Have you ever felt tiny fingers massage your shoulders? Have you ever pressed your face against a ponytail that smells of sunshine and wild whimsy? Have you ever listened to the off key tune from a 7yo lost in her own world? Have you ever brushed against magic and forgot in an instant what it felt like?
This motherhood it has floored me; it has undone me, and I still forget. In seconds, I forget.
When I watch them lost in a game of make believe or they tell me a story that makes me realize they’re growing up, I remember. I remember the privilege it is to be a part of this story, this unfolding adventure.
The first moment they came into the world everything was different. I touched heaven the day I touched their skin against my skin. The waiting, the agony, the pain, the bearing down, the ican’tdothisforanothersecond, the birth, and then the becoming.
But this life – it feels like dancing to a million different tunes. My attention is pulled this way, and that way, and I have such a hard time just being still. I have such a hard time resting in the moment and letting it all be.
It’s hard for me to let the crumbs be, the future be, the to-do list be, the wrestling with the demons just BE.
This season is often chaotic and busy. There are dirty clothes that are piling up on the laundry room floor; I have bathrooms and a fridge that need a deep clean. I have a writing project I need to finish; I have a body that desperately needs exercise. I have meals that need cooked, bills that need paId. I need to take moments for myself so I don’t lose my mind. I have school pickups, errands, an email I need to write, and the friend I need to call.
That’s okay; it’s normal I think, but I also don’t want to let this time slip by without being awake and noticing.
I feel like I’m blinking and they are growing while my eyes are shut.
A friend reminded me recently that it isn’t about enjoying every moment or being present every second. It’s about taking a few minutes and being entirely theirs.
It’s about finding a single moment during the day to tell the pressure, the to-do list, and the nagging thoughts to leave and to take their little hands and be. Just sit in the chair and read the story, and smell their hair and listen to their giggles. Take that little hand and go in the yard and dig for worms. Get out the puzzle, the clay, and the cookies. Turn up the music and dance.
Not for a thousand minutes, but just for a few.
Then I will take those moments and bottle them up in a jar to save in my heart forever.
I can push the button *pause* when they tell me a story. I can be fully present as they share about the things that matter to them.
I can carve this time out with all my heart because my babies are in fact ALL OF MY HEART. Five, ten, or thirty minutes is enough to make me remember the privilege it is to be their mom. It’s enough to remind them that I am forever and for always theirs.

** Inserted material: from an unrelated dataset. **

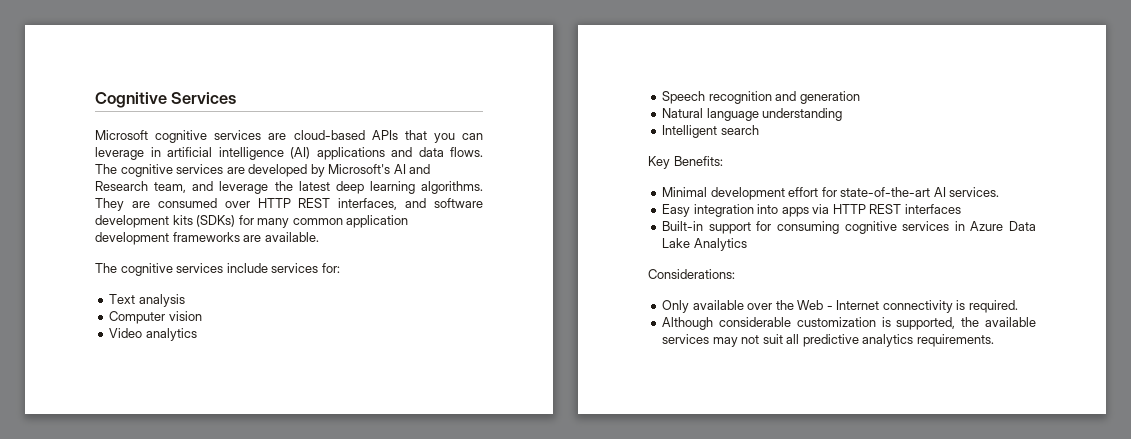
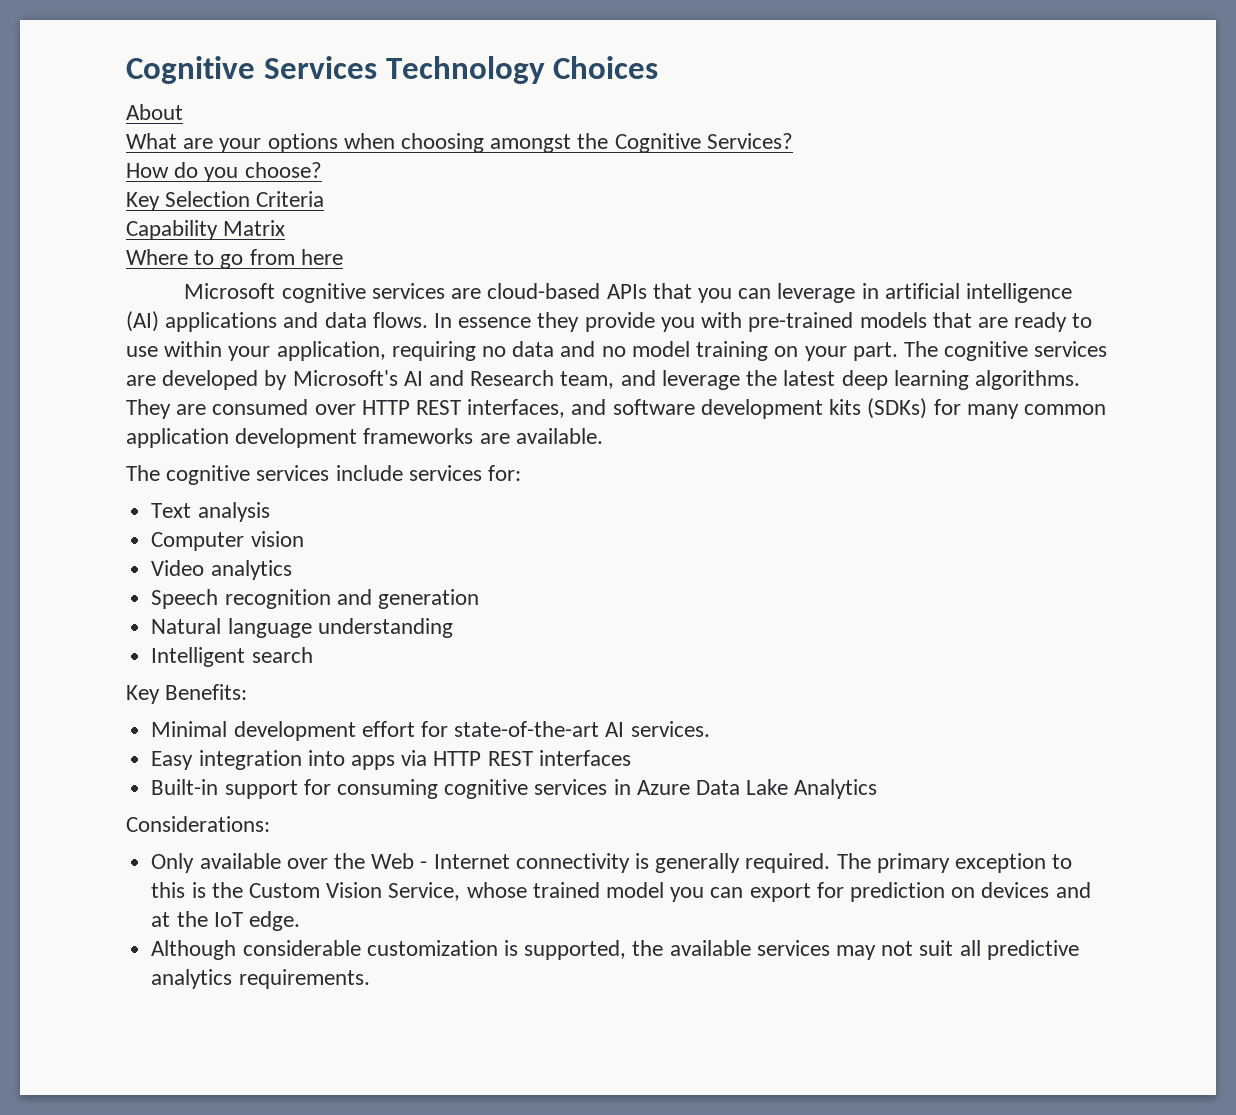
(237, 98) none -> [385,56,659,84] [126,104,183,120] [126,133,793,153] [126,162,322,182] [126,191,325,211] [126,220,286,240] [126,249,343,269] Technology Choices // About // What are your options when choosing amongst the Cognitive Services? // How do you choose? // Key Selection Criteria // Capability Matrix // Where to go from here
(483, 152) none -> [434,312,1093,332] [126,341,898,361] In essence they provide you with pre-trained models that are ready to use within your application, requiring no data and no model training on your part.
(966, 305) none -> [655,853,741,873] generally
(1018, 306) none -> [836,853,1073,873] [151,882,1091,902] [151,911,300,931] The primary exception to this is the Custom Vision Service, whose trained model you can export for prediction on devices and at the IoT edge.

Some days maybe I can carve out more time and more moments, but even the one, even the three minutes, they matter. They are a gift I can give even when the world and my heart and my house feel upside-down and crazy.
Nothing matters more to me than their precious faces pressed against their pillows at night, or than their blossoming hearts asking all the questions there are to ask.
This time, it runs through my fingers like sand. I ache when I look back and I ache when I look forward.
I have such a hard time settling my squirrelly heart.
But I will find my minutes.
I will find my minutes to just be, so I can remember this magic that is motherhood.